Difference listings
:::::

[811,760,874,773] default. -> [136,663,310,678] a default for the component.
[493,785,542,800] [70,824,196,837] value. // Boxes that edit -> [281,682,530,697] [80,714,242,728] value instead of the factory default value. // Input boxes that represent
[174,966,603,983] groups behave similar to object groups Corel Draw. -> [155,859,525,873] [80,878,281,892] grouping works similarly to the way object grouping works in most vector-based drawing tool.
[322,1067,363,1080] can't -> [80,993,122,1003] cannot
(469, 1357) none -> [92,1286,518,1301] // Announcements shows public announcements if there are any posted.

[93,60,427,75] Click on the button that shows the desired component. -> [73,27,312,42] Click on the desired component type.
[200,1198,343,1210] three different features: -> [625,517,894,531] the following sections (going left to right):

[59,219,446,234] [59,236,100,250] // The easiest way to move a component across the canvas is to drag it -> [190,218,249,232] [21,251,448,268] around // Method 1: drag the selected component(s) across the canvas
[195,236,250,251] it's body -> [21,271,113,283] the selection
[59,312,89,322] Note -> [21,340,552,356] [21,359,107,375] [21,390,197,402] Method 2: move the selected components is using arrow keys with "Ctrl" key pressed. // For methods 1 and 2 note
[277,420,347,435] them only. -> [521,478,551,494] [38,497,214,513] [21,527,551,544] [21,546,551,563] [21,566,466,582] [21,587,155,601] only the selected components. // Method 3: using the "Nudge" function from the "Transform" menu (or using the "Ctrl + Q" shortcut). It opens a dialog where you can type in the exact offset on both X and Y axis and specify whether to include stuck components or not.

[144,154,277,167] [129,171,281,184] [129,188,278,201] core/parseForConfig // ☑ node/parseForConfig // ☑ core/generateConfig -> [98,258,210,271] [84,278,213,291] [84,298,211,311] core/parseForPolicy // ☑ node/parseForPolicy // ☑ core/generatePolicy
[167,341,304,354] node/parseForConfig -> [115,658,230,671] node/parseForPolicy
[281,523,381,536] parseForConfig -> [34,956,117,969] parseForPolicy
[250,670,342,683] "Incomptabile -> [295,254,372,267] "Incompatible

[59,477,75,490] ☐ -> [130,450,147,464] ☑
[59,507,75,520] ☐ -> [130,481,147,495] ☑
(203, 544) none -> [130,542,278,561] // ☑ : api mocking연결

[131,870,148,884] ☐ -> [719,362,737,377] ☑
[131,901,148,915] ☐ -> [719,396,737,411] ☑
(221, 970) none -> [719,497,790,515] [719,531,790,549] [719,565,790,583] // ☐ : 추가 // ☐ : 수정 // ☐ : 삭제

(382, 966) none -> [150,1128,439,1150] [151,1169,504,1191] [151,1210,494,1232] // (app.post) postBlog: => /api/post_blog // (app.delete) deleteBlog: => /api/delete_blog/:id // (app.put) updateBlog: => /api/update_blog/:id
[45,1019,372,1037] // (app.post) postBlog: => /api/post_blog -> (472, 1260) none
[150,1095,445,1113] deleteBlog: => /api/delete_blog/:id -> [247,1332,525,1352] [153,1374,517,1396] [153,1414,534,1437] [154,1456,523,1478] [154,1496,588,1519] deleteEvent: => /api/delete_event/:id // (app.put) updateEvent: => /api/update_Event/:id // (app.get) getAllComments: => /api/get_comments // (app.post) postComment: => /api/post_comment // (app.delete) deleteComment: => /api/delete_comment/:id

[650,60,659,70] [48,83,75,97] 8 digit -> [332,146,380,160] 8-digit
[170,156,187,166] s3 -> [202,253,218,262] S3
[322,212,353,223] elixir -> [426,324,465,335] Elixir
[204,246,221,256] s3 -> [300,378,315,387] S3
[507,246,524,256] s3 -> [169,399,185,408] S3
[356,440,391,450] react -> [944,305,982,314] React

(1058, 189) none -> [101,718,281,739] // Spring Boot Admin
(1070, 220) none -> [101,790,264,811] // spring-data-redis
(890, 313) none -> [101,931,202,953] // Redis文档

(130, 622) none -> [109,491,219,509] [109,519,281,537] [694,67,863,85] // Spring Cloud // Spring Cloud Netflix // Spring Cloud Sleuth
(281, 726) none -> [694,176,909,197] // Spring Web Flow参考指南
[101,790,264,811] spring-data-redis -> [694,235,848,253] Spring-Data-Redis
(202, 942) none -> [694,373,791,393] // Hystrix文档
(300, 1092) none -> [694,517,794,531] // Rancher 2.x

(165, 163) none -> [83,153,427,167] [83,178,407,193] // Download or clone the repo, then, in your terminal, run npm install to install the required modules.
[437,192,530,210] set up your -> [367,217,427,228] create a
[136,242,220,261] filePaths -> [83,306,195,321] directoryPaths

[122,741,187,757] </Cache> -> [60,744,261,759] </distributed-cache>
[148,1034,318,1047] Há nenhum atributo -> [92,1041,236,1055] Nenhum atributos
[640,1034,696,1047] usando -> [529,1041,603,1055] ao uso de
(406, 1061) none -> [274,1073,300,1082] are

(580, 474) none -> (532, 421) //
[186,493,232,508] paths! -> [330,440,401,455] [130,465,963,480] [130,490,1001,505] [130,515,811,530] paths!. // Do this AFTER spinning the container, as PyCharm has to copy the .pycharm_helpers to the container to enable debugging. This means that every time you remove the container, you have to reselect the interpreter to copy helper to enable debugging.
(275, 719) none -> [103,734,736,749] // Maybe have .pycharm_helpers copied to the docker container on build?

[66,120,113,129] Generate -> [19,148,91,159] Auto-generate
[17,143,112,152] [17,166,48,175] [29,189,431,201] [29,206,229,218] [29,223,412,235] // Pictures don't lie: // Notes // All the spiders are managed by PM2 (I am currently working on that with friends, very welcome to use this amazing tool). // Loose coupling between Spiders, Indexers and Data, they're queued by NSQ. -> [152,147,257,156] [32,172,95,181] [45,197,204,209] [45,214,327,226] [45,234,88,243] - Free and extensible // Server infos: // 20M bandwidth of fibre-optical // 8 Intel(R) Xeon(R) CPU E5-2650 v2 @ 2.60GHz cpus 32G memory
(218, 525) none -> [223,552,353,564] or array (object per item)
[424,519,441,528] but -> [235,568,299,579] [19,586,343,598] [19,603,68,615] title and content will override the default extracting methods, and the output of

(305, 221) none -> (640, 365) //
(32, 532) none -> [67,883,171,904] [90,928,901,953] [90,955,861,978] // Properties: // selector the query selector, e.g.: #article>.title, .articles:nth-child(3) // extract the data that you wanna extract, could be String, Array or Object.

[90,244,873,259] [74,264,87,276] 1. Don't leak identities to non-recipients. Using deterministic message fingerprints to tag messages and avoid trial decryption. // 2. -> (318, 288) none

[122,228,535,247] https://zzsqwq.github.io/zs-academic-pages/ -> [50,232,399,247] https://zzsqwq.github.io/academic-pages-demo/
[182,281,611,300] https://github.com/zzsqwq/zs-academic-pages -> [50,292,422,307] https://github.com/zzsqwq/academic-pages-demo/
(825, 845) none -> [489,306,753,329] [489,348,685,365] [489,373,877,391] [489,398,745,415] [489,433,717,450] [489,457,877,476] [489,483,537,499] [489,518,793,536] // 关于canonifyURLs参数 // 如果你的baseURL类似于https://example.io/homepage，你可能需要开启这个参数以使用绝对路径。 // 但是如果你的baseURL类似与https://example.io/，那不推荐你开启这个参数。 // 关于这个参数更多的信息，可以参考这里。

:::::

▸ **About this task**: Your answer should consist only of the count of lines in the data that contain "shows".

▸ **Response below**: 2